Should Police Respond to Mental Health Crises? 


By Doug Dais

Video: https://youtu.be/qZ4b70dqews

As tensions between law enforcement and the public continue to rise, many are beginning to evaluate the role of the police, and specifically – whether all 911 calls warrant a visit from armed officers.

Advocates for reform say officers aren’t sufficiently trained to respond to mental health crises. They believe we should employ a new class of first responders with expertise in crisis intervention. Here’s why.

Lights and Sirens or Crisis Intervention?

In 2015, the New York City Police Department estimated that officers were called to respond to more than 400 mental health calls per day, totalling over 12,000 per month. A study conducted by the Washington Post that same year found that at least 25% of people who had been shot and killed by police officers were suffering from an acute mental illness at the time of their death.

The need for a better approach to mental health crisis intervention has never been more apparent. There are more than 42 million Americans suffering from mental health issues each year on average, and of those, statistics show that two million will be jailed.

For many suffering from a mental illness, being surrounded by sirens, lights, police, and weapons can often intensify their response and aggravate the situation. Does the criminal justice system grossly mishandle these citizens by treating them with force rather than compassion?

When police are the first responders to those suffering from a mental illness, the situation typically either ends in hospitalization or incarceration. Fortunately, there is a better way to help those suffering from mental illness get the help they need.

As U.S. law enforcement finds itself under intense scrutiny, calls for the reallocation of funding from police departments into agencies of those trained in mental health crisis intervention are sparking interest across the nation.

Memphis Changes Response to Mental Health Crises

In September of 1987, Memphis police officers responded to a 911 call leading them to Joseph DeWayne Robinson, a young man with a history of mental illness who was cutting himself with a knife and threatening to commit suicide.

----

**Set of tasks**
1 - In the article on police and mental health crises, how many mental health calls per day did the New York City Police Department estimate its officers responded to in 2015?
2 - In the article on police and mental health crises, write out the passage from "Video: https://youtu.be/qZ4b70dqews" to "intervention. Here’s why." again, replacing "officers" with "deputies".
3 - Carry on the article on police and mental health crises from the point where it stops.

**Input data**
----

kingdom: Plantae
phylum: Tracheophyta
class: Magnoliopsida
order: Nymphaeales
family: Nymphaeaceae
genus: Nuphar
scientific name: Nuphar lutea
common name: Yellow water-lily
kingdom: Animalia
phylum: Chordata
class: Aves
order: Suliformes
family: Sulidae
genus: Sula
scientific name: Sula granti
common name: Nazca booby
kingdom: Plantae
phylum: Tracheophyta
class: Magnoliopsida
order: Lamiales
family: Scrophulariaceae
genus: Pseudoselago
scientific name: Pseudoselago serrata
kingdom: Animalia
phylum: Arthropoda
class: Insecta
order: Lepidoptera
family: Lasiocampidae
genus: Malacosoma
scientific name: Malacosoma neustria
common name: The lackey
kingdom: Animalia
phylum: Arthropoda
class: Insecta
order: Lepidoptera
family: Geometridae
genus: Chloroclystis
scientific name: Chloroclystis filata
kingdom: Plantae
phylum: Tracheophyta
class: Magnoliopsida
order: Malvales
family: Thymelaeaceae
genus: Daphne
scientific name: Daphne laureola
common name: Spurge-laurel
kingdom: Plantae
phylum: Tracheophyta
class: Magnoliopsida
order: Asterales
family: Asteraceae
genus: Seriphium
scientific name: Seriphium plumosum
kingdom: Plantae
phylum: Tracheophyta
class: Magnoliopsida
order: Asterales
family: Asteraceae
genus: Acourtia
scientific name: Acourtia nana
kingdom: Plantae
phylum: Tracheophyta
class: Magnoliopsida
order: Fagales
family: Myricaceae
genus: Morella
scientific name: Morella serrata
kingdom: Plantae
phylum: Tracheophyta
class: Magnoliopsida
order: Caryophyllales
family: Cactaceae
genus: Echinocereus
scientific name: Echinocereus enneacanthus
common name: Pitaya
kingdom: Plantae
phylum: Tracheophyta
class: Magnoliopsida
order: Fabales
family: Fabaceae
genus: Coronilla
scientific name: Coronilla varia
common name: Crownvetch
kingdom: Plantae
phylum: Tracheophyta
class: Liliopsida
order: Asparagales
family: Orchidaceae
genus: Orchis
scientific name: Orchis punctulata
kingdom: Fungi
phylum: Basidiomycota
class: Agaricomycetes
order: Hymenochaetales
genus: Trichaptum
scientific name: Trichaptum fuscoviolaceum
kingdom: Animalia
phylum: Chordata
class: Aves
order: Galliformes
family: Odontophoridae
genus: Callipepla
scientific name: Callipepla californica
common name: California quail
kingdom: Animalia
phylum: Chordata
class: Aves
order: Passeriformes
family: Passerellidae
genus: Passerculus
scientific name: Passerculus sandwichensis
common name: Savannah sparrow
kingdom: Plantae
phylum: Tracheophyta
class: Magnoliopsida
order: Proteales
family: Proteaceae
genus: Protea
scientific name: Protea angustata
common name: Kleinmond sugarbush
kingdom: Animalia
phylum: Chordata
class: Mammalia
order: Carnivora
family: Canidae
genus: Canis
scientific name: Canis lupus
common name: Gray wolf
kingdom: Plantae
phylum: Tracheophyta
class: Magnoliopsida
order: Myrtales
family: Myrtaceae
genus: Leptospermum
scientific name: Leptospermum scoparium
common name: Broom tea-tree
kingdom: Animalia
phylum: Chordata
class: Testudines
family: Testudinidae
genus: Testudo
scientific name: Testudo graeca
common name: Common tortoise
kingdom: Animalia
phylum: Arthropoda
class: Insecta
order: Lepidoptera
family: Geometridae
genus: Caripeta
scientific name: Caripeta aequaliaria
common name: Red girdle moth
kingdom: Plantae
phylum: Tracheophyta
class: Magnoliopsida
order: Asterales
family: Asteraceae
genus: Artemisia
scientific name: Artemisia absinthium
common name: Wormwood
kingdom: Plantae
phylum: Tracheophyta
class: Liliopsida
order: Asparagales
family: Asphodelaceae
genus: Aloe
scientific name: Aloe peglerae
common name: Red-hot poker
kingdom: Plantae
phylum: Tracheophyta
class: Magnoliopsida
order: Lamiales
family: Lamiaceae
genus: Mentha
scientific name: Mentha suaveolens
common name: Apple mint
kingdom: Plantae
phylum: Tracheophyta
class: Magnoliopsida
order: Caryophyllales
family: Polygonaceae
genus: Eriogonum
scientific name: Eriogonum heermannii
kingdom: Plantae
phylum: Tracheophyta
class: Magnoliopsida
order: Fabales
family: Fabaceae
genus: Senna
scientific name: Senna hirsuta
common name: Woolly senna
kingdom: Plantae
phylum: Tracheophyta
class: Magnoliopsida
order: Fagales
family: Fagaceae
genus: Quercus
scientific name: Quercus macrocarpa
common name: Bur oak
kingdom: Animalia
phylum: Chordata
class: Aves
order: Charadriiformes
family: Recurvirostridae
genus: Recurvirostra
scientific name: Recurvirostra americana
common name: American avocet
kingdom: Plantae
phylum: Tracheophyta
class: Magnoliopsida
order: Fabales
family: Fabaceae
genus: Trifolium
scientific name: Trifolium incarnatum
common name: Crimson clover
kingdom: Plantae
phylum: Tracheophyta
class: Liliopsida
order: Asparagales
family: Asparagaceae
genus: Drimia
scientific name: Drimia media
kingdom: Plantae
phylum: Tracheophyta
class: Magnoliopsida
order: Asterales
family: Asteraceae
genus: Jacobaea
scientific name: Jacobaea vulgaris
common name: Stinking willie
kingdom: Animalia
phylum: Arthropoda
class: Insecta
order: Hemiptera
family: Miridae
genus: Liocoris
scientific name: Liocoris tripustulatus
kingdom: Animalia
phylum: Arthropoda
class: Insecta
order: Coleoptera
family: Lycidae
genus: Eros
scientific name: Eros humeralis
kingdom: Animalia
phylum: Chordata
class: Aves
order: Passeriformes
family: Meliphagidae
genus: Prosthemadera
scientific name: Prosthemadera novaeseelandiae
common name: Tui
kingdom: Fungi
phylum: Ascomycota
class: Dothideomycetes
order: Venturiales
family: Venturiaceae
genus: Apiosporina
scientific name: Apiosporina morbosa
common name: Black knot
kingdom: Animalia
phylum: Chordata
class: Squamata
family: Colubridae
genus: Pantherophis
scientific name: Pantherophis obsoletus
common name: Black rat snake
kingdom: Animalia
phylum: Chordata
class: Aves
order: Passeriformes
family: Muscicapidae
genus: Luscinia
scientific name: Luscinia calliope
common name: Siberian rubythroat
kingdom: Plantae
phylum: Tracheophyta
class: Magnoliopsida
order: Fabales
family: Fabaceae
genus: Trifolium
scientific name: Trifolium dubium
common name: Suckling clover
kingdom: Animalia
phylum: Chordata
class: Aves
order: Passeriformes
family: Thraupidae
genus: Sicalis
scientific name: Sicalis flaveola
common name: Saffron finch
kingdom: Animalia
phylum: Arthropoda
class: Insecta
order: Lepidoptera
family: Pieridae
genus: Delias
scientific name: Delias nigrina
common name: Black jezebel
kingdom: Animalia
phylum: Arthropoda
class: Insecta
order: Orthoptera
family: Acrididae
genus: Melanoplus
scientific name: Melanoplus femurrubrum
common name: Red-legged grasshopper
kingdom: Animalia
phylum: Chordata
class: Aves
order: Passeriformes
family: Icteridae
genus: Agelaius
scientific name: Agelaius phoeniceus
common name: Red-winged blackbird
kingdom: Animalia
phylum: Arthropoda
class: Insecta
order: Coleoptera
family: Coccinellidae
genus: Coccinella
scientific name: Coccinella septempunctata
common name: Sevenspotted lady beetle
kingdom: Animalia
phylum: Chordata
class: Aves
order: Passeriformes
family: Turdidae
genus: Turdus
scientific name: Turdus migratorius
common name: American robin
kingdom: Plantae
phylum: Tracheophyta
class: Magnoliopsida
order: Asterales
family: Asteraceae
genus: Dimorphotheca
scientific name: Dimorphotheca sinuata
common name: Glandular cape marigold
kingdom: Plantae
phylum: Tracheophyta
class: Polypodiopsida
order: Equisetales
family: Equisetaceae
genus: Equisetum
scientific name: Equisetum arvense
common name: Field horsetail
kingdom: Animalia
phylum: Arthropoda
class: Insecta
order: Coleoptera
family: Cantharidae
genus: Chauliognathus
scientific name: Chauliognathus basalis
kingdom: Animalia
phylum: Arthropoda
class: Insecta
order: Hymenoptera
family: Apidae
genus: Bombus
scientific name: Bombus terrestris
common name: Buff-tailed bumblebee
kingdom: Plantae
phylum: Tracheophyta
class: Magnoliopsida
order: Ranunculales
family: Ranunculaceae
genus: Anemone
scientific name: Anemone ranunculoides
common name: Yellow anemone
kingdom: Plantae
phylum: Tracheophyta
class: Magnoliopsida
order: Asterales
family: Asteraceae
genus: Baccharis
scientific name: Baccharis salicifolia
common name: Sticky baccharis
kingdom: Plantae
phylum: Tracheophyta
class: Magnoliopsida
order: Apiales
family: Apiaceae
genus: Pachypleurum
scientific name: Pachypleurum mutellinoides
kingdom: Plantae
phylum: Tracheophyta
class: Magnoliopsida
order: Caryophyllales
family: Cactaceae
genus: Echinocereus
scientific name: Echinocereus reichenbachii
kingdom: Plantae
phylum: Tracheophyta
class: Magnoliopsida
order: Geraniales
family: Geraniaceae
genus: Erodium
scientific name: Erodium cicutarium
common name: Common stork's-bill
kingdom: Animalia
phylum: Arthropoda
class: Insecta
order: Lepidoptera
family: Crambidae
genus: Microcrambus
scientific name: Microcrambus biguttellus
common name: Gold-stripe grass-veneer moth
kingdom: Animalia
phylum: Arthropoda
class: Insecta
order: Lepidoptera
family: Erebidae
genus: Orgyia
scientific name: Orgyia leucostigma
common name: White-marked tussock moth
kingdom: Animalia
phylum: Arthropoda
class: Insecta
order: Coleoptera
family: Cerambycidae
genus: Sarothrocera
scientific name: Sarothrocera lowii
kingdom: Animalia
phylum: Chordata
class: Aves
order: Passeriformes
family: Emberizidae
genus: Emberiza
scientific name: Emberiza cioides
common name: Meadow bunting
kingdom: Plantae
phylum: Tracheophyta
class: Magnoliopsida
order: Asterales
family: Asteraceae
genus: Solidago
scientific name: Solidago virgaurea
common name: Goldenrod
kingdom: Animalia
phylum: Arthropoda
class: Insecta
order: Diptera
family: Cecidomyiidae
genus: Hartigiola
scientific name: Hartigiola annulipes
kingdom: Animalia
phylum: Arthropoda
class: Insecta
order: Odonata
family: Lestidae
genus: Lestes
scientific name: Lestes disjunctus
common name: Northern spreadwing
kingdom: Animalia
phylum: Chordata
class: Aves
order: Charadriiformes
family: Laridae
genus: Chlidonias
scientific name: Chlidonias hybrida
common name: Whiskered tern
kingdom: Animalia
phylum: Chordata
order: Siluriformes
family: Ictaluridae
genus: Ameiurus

----

**Solved problems**
1 - More than 400

2 -
Video: https://youtu.be/qZ4b70dqews

As tensions between law enforcement and the public continue to rise, many are beginning to evaluate the role of the police, and specifically – whether all 911 calls warrant a visit from armed deputies.

Advocates for reform say deputies aren’t sufficiently trained to respond to mental health crises. They believe we should employ a new class of first responders with expertise in crisis intervention. Here’s why.

3 -
While it appeared that the only life in danger was Robinson’s, the officers confronted Robinson and demanded that he drop his weapon. Robinson then ran at the officers, causing them to fire their weapons and kill him. This young man’s death led to a community outrage and a call for better mental health resources.

Robinson was a man in a crisis with a well-known history of mental illness and substance abuse. His combative response was likely due to his mental state, but rather than de-escalating the situation, the officers responded with force since it was perceived that their lives were in danger.

Officers and dispatchers can volunteer to attend 40 hours of crisis intervention training.

The outrage which followed Robinson’s death led to the creation of Memphis Police Department’s Crisis Intervention Team, or CIT. CIT became a voluntary program within the department in which officers and dispatchers could volunteer to attend 40 hours of crisis intervention training.

The program’s goals are: “to provide immediate response to and management of situations where the mentally ill are in a state of crisis; prevent, reduce, or eliminate injury to both the consumer and the responding police officer; find appropriate care for the consumer; and establish a treatment program that reduces recidivism.”

Since its inception in 1988, the Memphis CIT program has reduced use of force and restraints, decreased injuries to officers and citizens, lowered arrest rates, and decreased the need for hospitalizations from 40% to 25%. The program’s success has gained national recognition and its model is being implemented in law enforcement departments in Albuquerque, Portland, Seattle, and many others across the U.S.

Some question, though, if 40 hours of training is sufficient to adequately implement meaningful change. The CIT model relies on police officers responding to individuals in mental health crises, but other areas across the country are taking it a step further by employing professional teams of first responders with advanced training in crisis intervention.

Dallas Begins Comprehensive Emergency Response Program

In 2018, the Dallas Police Department partnered with the Dallas Fire-Rescue Department, the Meadows Mental Health Policy Institute, and Parkland Health and Hospital System to launch a comprehensive emergency response program using a model known as “co-response.” RIGHT Care, or the Rapid Integrated Group Healthcare Team, coordinates between the above agencies to provide the proper and necessary response to each emergency call.

Dallas Fire-Rescue’s Medical Director, Dr. Marshal Isaacs, explains, “If we can better serve individuals who are having behavioral health challenges outside of an ambulance, without the use of police cars, jails, courts, or hospital emergency departments, then the community as a whole has succeeded.”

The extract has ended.